Steady European stocks amid hopes for a stimulus in China may help limit market's downside.
Data on Canadian building permits for the month of May is due at 8:30 AM ET.
The total value of building permits in Canada shrank by 18.8% from a month earlier to $9.6 billion in April 2023, after an upwardly revised 12.3% growth in the previous month.
The Canadian market ended modestly higher on Friday as strong gains in healthcare, energy and materials shares helped offset losses in industrials, utilties and communications stocks.
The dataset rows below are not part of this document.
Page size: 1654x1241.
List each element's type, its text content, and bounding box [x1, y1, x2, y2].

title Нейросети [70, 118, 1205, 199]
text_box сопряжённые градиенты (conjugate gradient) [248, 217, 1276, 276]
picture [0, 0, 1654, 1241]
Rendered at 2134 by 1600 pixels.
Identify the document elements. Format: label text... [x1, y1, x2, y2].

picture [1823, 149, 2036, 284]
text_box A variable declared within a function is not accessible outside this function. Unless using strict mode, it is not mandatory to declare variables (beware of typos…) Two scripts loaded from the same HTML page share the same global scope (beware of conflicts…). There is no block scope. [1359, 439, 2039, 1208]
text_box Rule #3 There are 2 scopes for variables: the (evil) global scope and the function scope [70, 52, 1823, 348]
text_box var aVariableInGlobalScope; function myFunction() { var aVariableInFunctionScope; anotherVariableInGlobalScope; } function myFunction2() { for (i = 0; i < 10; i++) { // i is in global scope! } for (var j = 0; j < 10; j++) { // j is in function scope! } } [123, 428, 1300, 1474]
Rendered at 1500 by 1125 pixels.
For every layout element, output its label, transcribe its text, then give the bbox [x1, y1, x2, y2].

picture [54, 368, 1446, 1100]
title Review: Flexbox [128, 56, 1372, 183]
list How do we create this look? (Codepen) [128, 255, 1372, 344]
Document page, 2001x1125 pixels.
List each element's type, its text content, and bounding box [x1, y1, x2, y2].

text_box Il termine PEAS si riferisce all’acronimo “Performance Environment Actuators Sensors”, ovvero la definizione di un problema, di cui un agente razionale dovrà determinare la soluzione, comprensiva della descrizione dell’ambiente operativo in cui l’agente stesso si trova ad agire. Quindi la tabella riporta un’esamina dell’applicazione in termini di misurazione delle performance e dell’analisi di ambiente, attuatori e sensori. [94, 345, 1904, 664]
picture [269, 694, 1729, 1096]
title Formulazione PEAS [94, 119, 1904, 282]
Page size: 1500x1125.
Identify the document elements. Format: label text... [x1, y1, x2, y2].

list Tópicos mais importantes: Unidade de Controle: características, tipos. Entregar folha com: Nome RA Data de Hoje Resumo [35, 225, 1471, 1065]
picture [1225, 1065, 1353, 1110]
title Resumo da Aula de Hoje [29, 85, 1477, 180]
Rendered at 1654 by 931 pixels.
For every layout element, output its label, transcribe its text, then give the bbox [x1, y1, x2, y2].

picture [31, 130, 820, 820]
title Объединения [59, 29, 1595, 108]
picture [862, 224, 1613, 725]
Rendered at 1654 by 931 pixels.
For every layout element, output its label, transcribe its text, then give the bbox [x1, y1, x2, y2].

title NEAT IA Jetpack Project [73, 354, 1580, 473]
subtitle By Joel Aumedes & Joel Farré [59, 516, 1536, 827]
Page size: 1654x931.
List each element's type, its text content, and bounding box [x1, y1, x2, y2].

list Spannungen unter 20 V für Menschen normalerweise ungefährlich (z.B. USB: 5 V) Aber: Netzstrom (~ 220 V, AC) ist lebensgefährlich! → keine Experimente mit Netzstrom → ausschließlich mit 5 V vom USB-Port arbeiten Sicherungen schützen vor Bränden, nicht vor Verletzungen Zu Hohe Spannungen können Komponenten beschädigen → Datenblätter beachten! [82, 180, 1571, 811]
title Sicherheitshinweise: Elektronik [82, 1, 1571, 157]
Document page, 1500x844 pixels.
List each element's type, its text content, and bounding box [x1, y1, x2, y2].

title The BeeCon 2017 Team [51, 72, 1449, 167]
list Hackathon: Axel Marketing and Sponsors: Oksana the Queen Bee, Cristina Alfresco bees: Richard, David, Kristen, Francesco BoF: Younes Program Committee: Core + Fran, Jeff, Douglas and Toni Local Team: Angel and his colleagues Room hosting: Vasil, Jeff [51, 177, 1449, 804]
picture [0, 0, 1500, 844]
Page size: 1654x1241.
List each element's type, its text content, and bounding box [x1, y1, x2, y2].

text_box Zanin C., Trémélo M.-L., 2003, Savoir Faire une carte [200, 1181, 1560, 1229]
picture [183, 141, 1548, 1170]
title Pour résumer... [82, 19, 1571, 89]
The benchmark S&P/TSX Composite Index, which climbed to 19,911.25 by early afternoon, pared most of its gains and ended just 20.35 points or 0.1% up at 19,831.04. The index gained about 1.6% in the week.
Data from Statistics Canada showed the Canadian economy created 59,900 jobs in June, the highest in five months. The unemployment rate increased to 5.4% in June from 5.2% in the previous month.
Asian stocks ended on a mixed note on Monday after data showed China's economy teetered on the brink of deflation in June, adding to the case for policymakers to launch more stimulus to boost growth.
Chinese shares edged up slightly amid hopes for more stimulus measures and as U.S. Treasury Secretary Janet Yellen gave a positive assessment of bilateral ties between the U.S. and China.
European stocks are up in positive territory Monday afternoon with weak inflation data from China raising hopes for more stimulus in the world's largest economy.
In commodities, West Texas Intermediate Crude oil futures are down $0.55 or 0.76% at $73.31 a barrel.
Gold futures are down $3.40 or 0.16% at $1,929.10 an ounce, while Silver futures are down marginally at $23.275 an ounce.